On February 7, 2016, DeCamillis was part of the Broncos coaching staff that won Super Bowl 50. In the game, the Broncos defeated the Carolina Panthers by a score of 24–10.

On October 13, 2016, DeCamillis served as the interim head coach for Denver's game against the San Diego Chargers while Gary Kubiak was recovering from an illness. The Broncos lost 21–13 in his head coaching debut.

===Jacksonville Jaguars===
On January 13, 2017, DeCamillis was named as the special teams coordinator for the Jacksonville Jaguars.

===Los Angeles Rams===
He was hired by the Los Angeles Rams on January 21, 2021, as the special teams coordinator. DeCamillis won his second Super Bowl ring when the Rams defeated the Cincinnati Bengals in Super Bowl LVI. He was fired on January 18, 2023.

===Texas===
In 2023, DeCamillis joined the staff of the Texas Longhorns football team as a special assistant to the head coach.

=== South Carolina ===
In 2024, DeCamillis joined the staff of the South Carolina Gamecocks football team as associate head coach and special teams coordinator.
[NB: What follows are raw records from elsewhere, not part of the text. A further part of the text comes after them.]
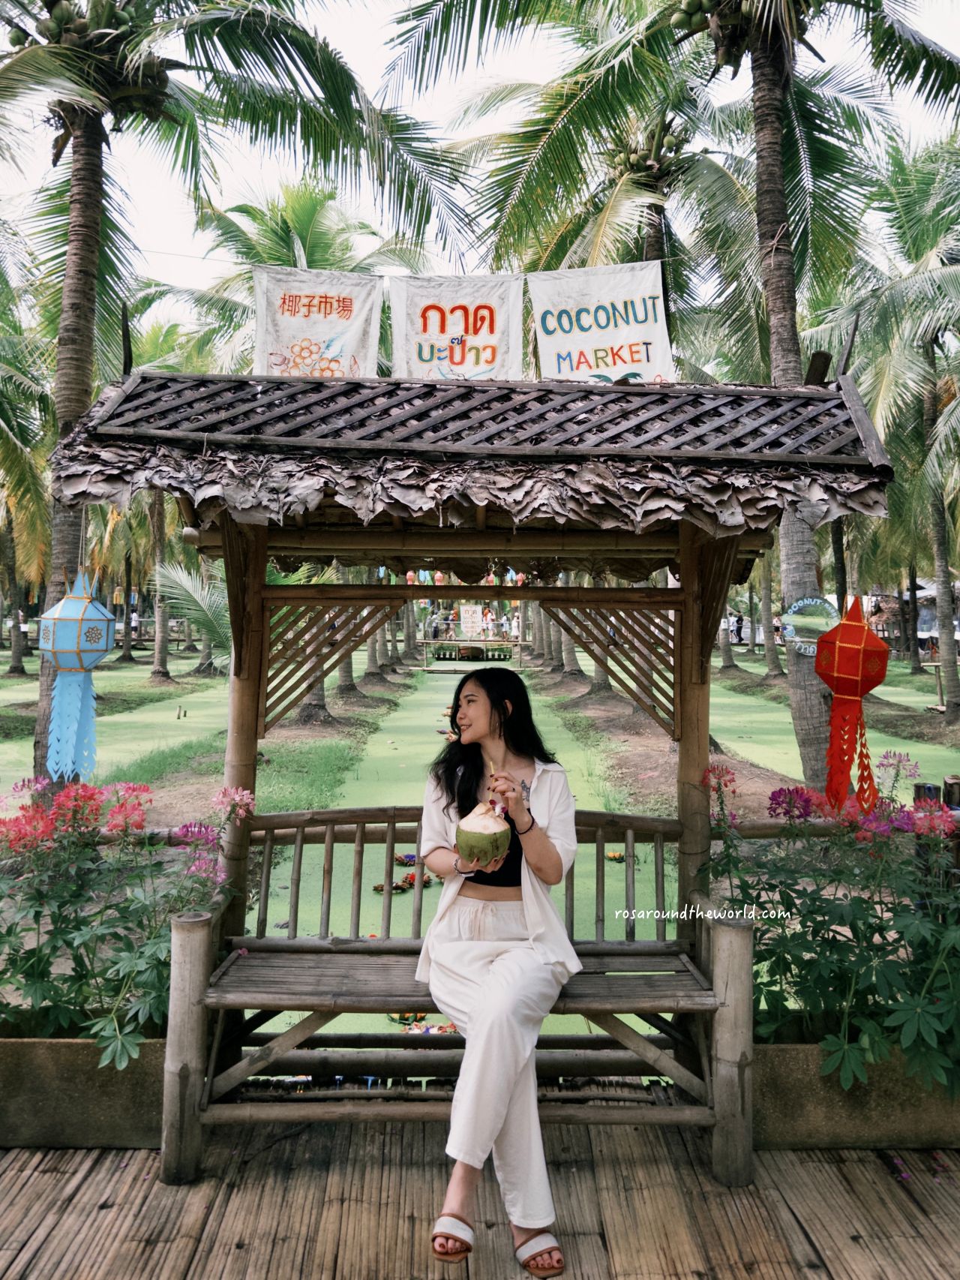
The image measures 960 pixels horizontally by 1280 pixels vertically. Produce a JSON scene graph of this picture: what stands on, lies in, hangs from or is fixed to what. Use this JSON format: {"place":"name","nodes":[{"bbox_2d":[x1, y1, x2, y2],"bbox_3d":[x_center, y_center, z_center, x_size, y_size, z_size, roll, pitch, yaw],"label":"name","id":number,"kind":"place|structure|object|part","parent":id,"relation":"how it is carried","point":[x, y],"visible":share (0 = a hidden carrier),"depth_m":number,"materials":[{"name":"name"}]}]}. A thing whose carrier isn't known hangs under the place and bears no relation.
{"place":"outdoors","nodes":[
{"label":"outdoors","id":0,"kind":"place"},
{"bbox_2d":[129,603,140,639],"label":"person","id":1,"kind":"object","parent":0,"point":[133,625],"visible":0.79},
{"bbox_2d":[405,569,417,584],"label":"red lantern","id":2,"kind":"object","parent":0,"point":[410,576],"visible":0.74,"depth_m":14.10,"materials":[{"name":"paper"}]},
{"bbox_2d":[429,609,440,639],"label":"person","id":3,"kind":"object","parent":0,"point":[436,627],"visible":0.83,"depth_m":35.73},
{"bbox_2d":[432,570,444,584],"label":"red lantern","id":4,"kind":"object","parent":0,"point":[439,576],"visible":0.75,"depth_m":14.27,"materials":[{"name":"paper"}]},
{"bbox_2d":[459,604,483,636],"bbox_3d":[-0.292,-0.725,31.022,0.944,1.157,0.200,0,0,-1],"label":"sign","id":5,"kind":"object","parent":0,"point":[470,608],"visible":0.98,"depth_m":30.97,"materials":[{"name":"white"}]},
{"bbox_2d":[0,643,958,1045],"label":"lawn","id":6,"kind":"structure","parent":0,"point":[415,695],"materials":[{"name":"green plant"}]},
{"bbox_2d":[0,264,53,674],"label":"palm tree","id":7,"kind":"object","parent":6,"relation":"on","point":[19,662],"visible":0.91,"depth_m":19.81,"materials":[{"name":"plant"}]},
{"bbox_2d":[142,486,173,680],"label":"palm tree","id":8,"kind":"object","parent":6,"relation":"on","point":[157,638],"visible":0.41,"depth_m":24.07,"materials":[{"name":"plant"}]},
{"bbox_2d":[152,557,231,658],"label":"palm frond","id":9,"kind":"object","parent":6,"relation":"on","point":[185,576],"visible":0.4,"depth_m":12.45,"materials":[{"name":"plant"}]},
{"bbox_2d":[0,0,474,794],"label":"palm tree","id":10,"kind":"object","parent":6,"relation":"on","point":[77,401],"visible":0.96,"depth_m":7.99,"materials":[{"name":"plant"}]},
{"label":"palm trunk","id":11,"kind":"part","parent":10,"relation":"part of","materials":[{"name":"brown"}]},
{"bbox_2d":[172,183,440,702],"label":"palm tree","id":12,"kind":"object","parent":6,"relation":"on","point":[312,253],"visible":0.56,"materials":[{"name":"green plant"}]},
{"bbox_2d":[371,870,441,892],"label":"flower cluster","id":13,"kind":"object","parent":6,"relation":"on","point":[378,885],"visible":0.69,"depth_m":6.24,"materials":[{"name":"brown plant"}]},
{"bbox_2d":[389,1012,459,1034],"bbox_3d":[-0.241,1.764,4.137,0.416,0.076,0.360,0,0,-1],"label":"flower arrangement","id":14,"kind":"object","parent":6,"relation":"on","point":[447,1028],"visible":0.49,"depth_m":4.11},
{"bbox_2d":[417,636,530,673],"bbox_3d":[-0.166,0.392,28.801,3.817,1.140,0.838,0,0,-1],"label":"wooden fence","id":15,"kind":"object","parent":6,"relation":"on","point":[468,644],"visible":0.94,"depth_m":28.73,"materials":[{"name":"brown wood"}]},
{"bbox_2d":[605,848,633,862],"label":"flower decoration","id":16,"kind":"object","parent":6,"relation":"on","point":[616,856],"visible":0.75,"depth_m":6.91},
{"bbox_2d":[388,0,958,782],"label":"palm tree","id":17,"kind":"object","parent":6,"relation":"on","point":[782,238],"visible":0.97,"depth_m":9.53,"materials":[{"name":"plant"}]},
{"bbox_2d":[781,594,838,657],"bbox_3d":[1.872,-0.099,4.983,0.346,0.352,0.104,0,0,9],"label":"round sign","id":18,"kind":"object","parent":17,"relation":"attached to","point":[803,620],"visible":0.84,"depth_m":4.96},
{"bbox_2d":[734,612,745,643],"bbox_3d":[11.065,-0.593,37.858,0.506,1.480,0.493,0,0,-28],"label":"person","id":19,"kind":"object","parent":6,"relation":"on","point":[740,633],"visible":0.89,"depth_m":37.74},
{"bbox_2d":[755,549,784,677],"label":"palm tree","id":20,"kind":"object","parent":6,"relation":"on","point":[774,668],"visible":0.43,"depth_m":25.72,"materials":[{"name":"plant"}]},
{"bbox_2d":[806,132,959,728],"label":"palm tree","id":21,"kind":"object","parent":6,"relation":"on","point":[940,555],"visible":0.98,"depth_m":14.72,"materials":[{"name":"plant"}]},
{"bbox_2d":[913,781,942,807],"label":"wooden post","id":22,"kind":"object","parent":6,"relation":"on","point":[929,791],"visible":0.34,"depth_m":4.25,"materials":[{"name":"brown wood"}]},
{"bbox_2d":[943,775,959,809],"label":"wooden post","id":23,"kind":"object","parent":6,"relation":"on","point":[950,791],"visible":0.62,"depth_m":4.01,"materials":[{"name":"brown wood"}]},
{"bbox_2d":[0,1123,959,1279],"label":"wooden deck","id":24,"kind":"structure","parent":0,"point":[898,1189],"materials":[{"name":"brown wood"}]},
{"bbox_2d":[0,1033,168,1150],"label":"planter box","id":25,"kind":"object","parent":24,"relation":"on","point":[98,1111],"visible":0.7,"depth_m":2.82,"materials":[{"name":"concrete"}]},
{"bbox_2d":[0,773,246,1068],"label":"flowering shrub","id":26,"kind":"object","parent":25,"relation":"in","point":[93,797],"visible":0.87,"depth_m":2.94,"materials":[{"name":"plant"}]},
{"bbox_2d":[177,803,740,1184],"bbox_3d":[-0.047,1.109,2.863,1.666,1.027,0.606,0,0,-1],"label":"wooden bench","id":27,"kind":"object","parent":24,"relation":"on","point":[328,842],"visible":0.85,"depth_m":2.87,"materials":[{"name":"brown wood"}]},
{"label":"bench seat","id":28,"kind":"part","parent":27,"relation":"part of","materials":[{"name":"brown wood"}]},
{"bbox_2d":[413,661,582,1279],"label":"woman","id":29,"kind":"object","parent":27,"relation":"on","point":[494,993],"visible":0.93,"depth_m":2.47},
{"bbox_2d":[454,801,512,873],"bbox_3d":[0.010,0.591,2.701,0.178,0.215,0.182,0,0,-1],"label":"coconut","id":30,"kind":"object","parent":29,"relation":"in","point":[476,832],"visible":0.98,"depth_m":2.66,"materials":[{"name":"food"}]},
{"bbox_2d":[489,761,505,814],"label":"straw","id":31,"kind":"object","parent":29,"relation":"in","point":[500,810],"visible":0.69,"depth_m":2.79,"materials":[{"name":"pink"}]},
{"bbox_2d":[62,361,901,1192],"bbox_3d":[-0.008,0.317,3.041,2.637,2.638,1.747,0,0,-1],"label":"wooden shelter","id":32,"kind":"object","parent":24,"relation":"on","point":[682,689],"visible":0.89,"depth_m":3.05,"materials":[{"name":"brown wood"}]},
{"bbox_2d":[36,567,117,783],"bbox_3d":[-1.976,0.153,4.340,0.355,1.161,0.349,0,0,-1],"label":"lantern","id":33,"kind":"object","parent":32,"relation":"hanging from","point":[98,646],"visible":0.99,"depth_m":4.27,"materials":[{"name":"paper"}]},
{"bbox_2d":[250,265,384,378],"bbox_3d":[-0.778,-1.497,4.227,0.824,0.642,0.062,0,0,-1],"label":"banner","id":34,"kind":"object","parent":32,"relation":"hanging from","point":[349,350],"visible":0.84,"depth_m":4.23,"materials":[{"name":"white fabric"}]},
{"bbox_2d":[385,273,524,381],"bbox_3d":[-0.115,-1.383,3.993,0.839,0.609,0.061,0,0,-1],"label":"banner","id":35,"kind":"object","parent":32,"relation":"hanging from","point":[460,362],"visible":0.89,"depth_m":3.99,"materials":[{"name":"white fabric"}]},
{"bbox_2d":[528,261,674,384],"bbox_3d":[0.569,-1.478,4.215,0.864,0.652,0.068,0,0,-1],"label":"banner","id":36,"kind":"object","parent":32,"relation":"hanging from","point":[629,362],"visible":0.89,"depth_m":4.21,"materials":[{"name":"white fabric"}]},
{"bbox_2d":[812,593,889,818],"bbox_3d":[1.399,0.251,3.354,0.276,0.937,0.271,0,0,-1],"label":"lantern","id":37,"kind":"object","parent":32,"relation":"hanging from","point":[851,654],"visible":0.99,"depth_m":3.30,"materials":[{"name":"red paper"}]},
{"bbox_2d":[753,1042,959,1151],"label":"planter box","id":38,"kind":"object","parent":24,"relation":"on","point":[779,1077],"visible":0.61,"depth_m":2.82,"materials":[{"name":"concrete"}]},
{"bbox_2d":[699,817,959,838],"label":"wooden railing","id":39,"kind":"object","parent":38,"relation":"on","point":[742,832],"visible":0.5,"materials":[{"name":"brown wood"}]},
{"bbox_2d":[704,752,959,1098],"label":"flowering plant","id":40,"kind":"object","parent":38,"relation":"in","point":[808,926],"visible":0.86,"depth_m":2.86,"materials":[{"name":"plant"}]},
{"bbox_2d":[0,0,959,317],"label":"sky","id":41,"kind":"structure","parent":0,"point":[521,63],"materials":[{"name":"white"}]},
{"bbox_2d":[482,606,495,638],"bbox_3d":[0.359,-0.653,34.542,0.554,1.536,0.553,0,0,34],"label":"person","id":42,"kind":"object","parent":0,"point":[489,620],"visible":0.86,"depth_m":34.41},
{"bbox_2d":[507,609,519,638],"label":"person","id":43,"kind":"object","parent":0,"point":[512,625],"visible":0.8,"depth_m":33.99},
{"bbox_2d":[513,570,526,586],"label":"red lantern","id":44,"kind":"object","parent":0,"point":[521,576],"visible":0.65,"depth_m":14.31,"materials":[{"name":"red paper"}]}
]}

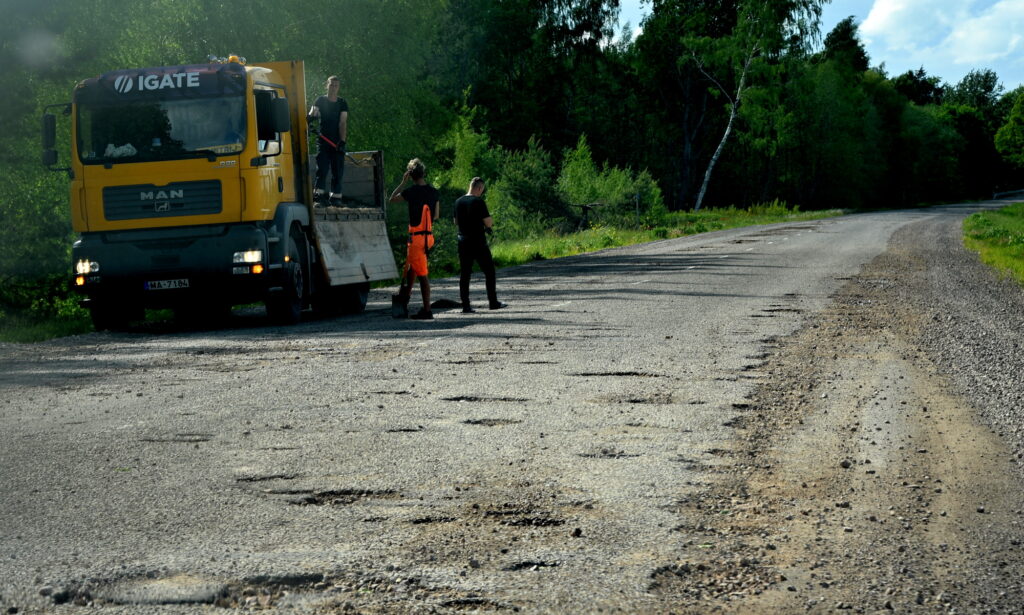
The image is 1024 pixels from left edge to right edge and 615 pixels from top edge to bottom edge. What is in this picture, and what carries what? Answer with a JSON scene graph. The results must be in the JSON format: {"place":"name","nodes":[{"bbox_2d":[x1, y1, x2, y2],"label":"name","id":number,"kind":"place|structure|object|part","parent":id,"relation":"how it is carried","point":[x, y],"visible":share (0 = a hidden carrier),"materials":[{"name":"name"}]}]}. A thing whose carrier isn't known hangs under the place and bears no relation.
{"place":"outdoors","nodes":[
{"label":"outdoors","id":0,"kind":"place"},
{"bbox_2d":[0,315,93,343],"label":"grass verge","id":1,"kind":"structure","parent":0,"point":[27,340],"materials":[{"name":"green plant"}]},
{"bbox_2d":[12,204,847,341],"label":"grass verge","id":2,"kind":"structure","parent":0,"point":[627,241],"materials":[{"name":"green plant"}]},
{"bbox_2d":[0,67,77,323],"label":"shrub","id":3,"kind":"object","parent":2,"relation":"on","point":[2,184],"visible":0.55,"materials":[{"name":"green plant"}]},
{"bbox_2d":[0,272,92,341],"label":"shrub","id":4,"kind":"object","parent":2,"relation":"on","point":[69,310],"visible":0.41,"materials":[{"name":"green plant"}]},
{"bbox_2d":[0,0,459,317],"label":"tree","id":5,"kind":"object","parent":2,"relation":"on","point":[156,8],"visible":0.49,"materials":[{"name":"green plant"}]},
{"bbox_2d":[433,99,496,203],"label":"shrub","id":6,"kind":"object","parent":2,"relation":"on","point":[462,157],"visible":0.52,"materials":[{"name":"green plant"}]},
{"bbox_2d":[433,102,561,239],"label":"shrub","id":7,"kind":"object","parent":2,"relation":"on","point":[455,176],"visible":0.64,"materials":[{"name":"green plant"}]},
{"bbox_2d":[489,136,565,236],"label":"shrub","id":8,"kind":"object","parent":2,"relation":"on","point":[515,186],"visible":0.75,"materials":[{"name":"green plant"}]},
{"bbox_2d":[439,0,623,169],"label":"tree","id":9,"kind":"object","parent":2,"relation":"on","point":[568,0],"visible":0.72,"materials":[{"name":"green plant"}]},
{"bbox_2d":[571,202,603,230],"label":"wooden post","id":10,"kind":"object","parent":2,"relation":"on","point":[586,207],"visible":0.75,"materials":[{"name":"brown wood"}]},
{"bbox_2d":[556,133,664,229],"label":"shrub","id":11,"kind":"object","parent":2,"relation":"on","point":[601,190],"visible":0.76,"materials":[{"name":"green plant"}]},
{"bbox_2d":[634,192,640,227],"label":"post","id":12,"kind":"object","parent":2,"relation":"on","point":[637,207],"visible":0.92,"materials":[{"name":"metal"}]},
{"bbox_2d":[634,0,830,213],"label":"birch tree","id":13,"kind":"object","parent":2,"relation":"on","point":[656,12],"visible":0.88,"materials":[{"name":"plant"}]},
{"bbox_2d":[0,205,1022,614],"label":"road","id":14,"kind":"structure","parent":0,"point":[781,283],"materials":[{"name":"grey asphalt"}]},
{"bbox_2d":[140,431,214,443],"label":"pothole","id":15,"kind":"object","parent":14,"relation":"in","point":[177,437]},
{"bbox_2d":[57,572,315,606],"label":"pothole","id":16,"kind":"object","parent":14,"relation":"in","point":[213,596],"visible":0.53,"materials":[{"name":"grey asphalt"}]},
{"bbox_2d":[51,51,403,329],"label":"truck","id":17,"kind":"object","parent":14,"relation":"on","point":[365,272],"visible":0.9,"materials":[{"name":"yellow metal"}]},
{"bbox_2d":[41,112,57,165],"label":"side mirror","id":18,"kind":"object","parent":17,"relation":"attached to","point":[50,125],"visible":0.74,"materials":[{"name":"black mirror"}]},
{"label":"headlight","id":19,"kind":"part","parent":17,"relation":"part of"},
{"label":"wheel","id":20,"kind":"part","parent":17,"relation":"part of","materials":[{"name":"black rubber"}]},
{"label":"grille","id":21,"kind":"part","parent":17,"relation":"part of","materials":[{"name":"black metal"}]},
{"label":"windshield","id":22,"kind":"part","parent":17,"relation":"part of","materials":[{"name":"glass"}]},
{"bbox_2d":[82,63,247,101],"label":"sun visor","id":23,"kind":"object","parent":17,"relation":"attached to","point":[152,79],"visible":0.87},
{"bbox_2d":[144,278,189,290],"label":"license plate","id":24,"kind":"object","parent":17,"relation":"attached to","point":[162,283],"visible":0.94,"materials":[{"name":"white metal"}]},
{"label":"bumper","id":25,"kind":"part","parent":17,"relation":"part of","materials":[{"name":"metal"}]},
{"bbox_2d":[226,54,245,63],"label":"beacon light","id":26,"kind":"object","parent":17,"relation":"on","point":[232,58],"visible":0.35,"materials":[{"name":"yellow"}]},
{"label":"headlight","id":27,"kind":"part","parent":17,"relation":"part of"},
{"bbox_2d":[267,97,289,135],"label":"side mirror","id":28,"kind":"object","parent":17,"relation":"attached to","point":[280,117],"visible":0.92,"materials":[{"name":"black mirror"}]},
{"label":"wheel","id":29,"kind":"part","parent":17,"relation":"part of","materials":[{"name":"black rubber"}]},
{"bbox_2d":[308,76,348,205],"label":"man","id":30,"kind":"object","parent":17,"relation":"on","point":[329,94],"visible":0.92},
{"bbox_2d":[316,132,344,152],"label":"tool","id":31,"kind":"object","parent":30,"relation":"in","point":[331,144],"visible":0.79,"materials":[{"name":"red plastic"}]},
{"label":"wheel","id":32,"kind":"part","parent":17,"relation":"part of","materials":[{"name":"black rubber"}]},
{"bbox_2d":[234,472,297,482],"label":"pothole","id":33,"kind":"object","parent":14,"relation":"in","point":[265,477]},
{"bbox_2d":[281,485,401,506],"label":"pothole","id":34,"kind":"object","parent":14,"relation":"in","point":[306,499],"visible":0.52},
{"bbox_2d":[389,157,440,317],"label":"man","id":35,"kind":"object","parent":14,"relation":"on","point":[411,199],"visible":0.95},
{"bbox_2d":[391,253,414,317],"label":"shovel","id":36,"kind":"object","parent":35,"relation":"in","point":[398,308],"visible":0.85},
{"bbox_2d":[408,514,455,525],"label":"pothole","id":37,"kind":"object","parent":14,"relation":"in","point":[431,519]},
{"bbox_2d":[430,298,463,309],"label":"dirt pile","id":38,"kind":"object","parent":14,"relation":"on","point":[449,306],"visible":0.87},
{"bbox_2d":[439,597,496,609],"label":"pothole","id":39,"kind":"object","parent":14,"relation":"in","point":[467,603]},
{"bbox_2d":[455,177,505,311],"label":"man","id":40,"kind":"object","parent":14,"relation":"on","point":[460,222],"visible":0.99},
{"bbox_2d":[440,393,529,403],"label":"pothole","id":41,"kind":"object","parent":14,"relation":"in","point":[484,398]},
{"bbox_2d":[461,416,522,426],"label":"pothole","id":42,"kind":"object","parent":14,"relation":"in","point":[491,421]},
{"bbox_2d":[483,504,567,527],"label":"pothole","id":43,"kind":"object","parent":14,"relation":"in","point":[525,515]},
{"bbox_2d":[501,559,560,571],"label":"pothole","id":44,"kind":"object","parent":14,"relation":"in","point":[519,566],"visible":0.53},
{"bbox_2d":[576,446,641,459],"label":"pothole","id":45,"kind":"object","parent":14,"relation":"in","point":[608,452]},
{"bbox_2d":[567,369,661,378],"label":"pothole","id":46,"kind":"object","parent":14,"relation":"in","point":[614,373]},
{"bbox_2d":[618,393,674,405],"label":"pothole","id":47,"kind":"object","parent":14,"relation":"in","point":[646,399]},
{"bbox_2d":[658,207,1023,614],"label":"gravel shoulder","id":48,"kind":"object","parent":14,"relation":"on","point":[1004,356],"visible":0.86},
{"bbox_2d":[605,0,1023,90],"label":"sky","id":49,"kind":"structure","parent":0,"point":[1013,69],"materials":[{"name":"blue"}]},
{"bbox_2d":[858,0,1023,72],"label":"cloud","id":50,"kind":"structure","parent":0,"point":[888,6],"materials":[{"name":"white"}]},
{"bbox_2d":[962,203,1023,284],"label":"grass verge","id":51,"kind":"structure","parent":0,"point":[1007,216],"materials":[{"name":"green plant"}]},
{"bbox_2d":[993,89,1023,171],"label":"tree","id":52,"kind":"object","parent":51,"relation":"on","point":[1007,136],"visible":1,"materials":[{"name":"green plant"}]},
{"label":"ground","id":53,"kind":"structure","parent":0},
{"bbox_2d":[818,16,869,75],"label":"tree","id":54,"kind":"object","parent":53,"relation":"on","point":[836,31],"visible":0.3,"materials":[{"name":"green plant"}]},
{"bbox_2d":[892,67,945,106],"label":"tree","id":55,"kind":"object","parent":53,"relation":"on","point":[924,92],"visible":0.32,"materials":[{"name":"green plant"}]},
{"bbox_2d":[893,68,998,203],"label":"tree","id":56,"kind":"object","parent":53,"relation":"on","point":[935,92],"visible":0.61,"materials":[{"name":"green plant"}]},
{"bbox_2d":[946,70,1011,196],"label":"tree","id":57,"kind":"object","parent":53,"relation":"on","point":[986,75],"visible":0.62,"materials":[{"name":"green plant"}]},
{"bbox_2d":[992,188,1023,200],"label":"guardrail","id":58,"kind":"object","parent":53,"relation":"on","point":[996,195],"visible":0.74,"materials":[{"name":"metal"}]}
]}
Under his tutelage, punter Kai Kroeger was a First-Team All-American and First-Team All-SEC selection in 2024. Punt returner Vicari Swain was a Third-Team All-SEC and a Third-Team All-American per Phil Steele in 2025 after scoring three touchdowns off of punts (lead the nation).

===Las Vegas Raiders===
On February 16, 2026, Decamillis was hired by the Las Vegas Raiders as their special teams coordinator under head coach Klint Kubiak.

==Head coaching record==

| Team | Year | Regular season |  |  |  |  | Postseason |  |  |  |
| Won | Lost | Ties | Win % | Finish | Won | Lost | Win % | Result |
| DEN* | 2016 | 0 | 1 | 0 | .000 | – | – | – | – | – |
| Total |  | 0 | 1 | 0 | .000 |  | – | – | – |  |

- Interim head coach

==Personal life==
DeCamillis and his wife Dana have two children, Caitlin and Ashley. His wife is the daughter of former NFL coach Dan Reeves.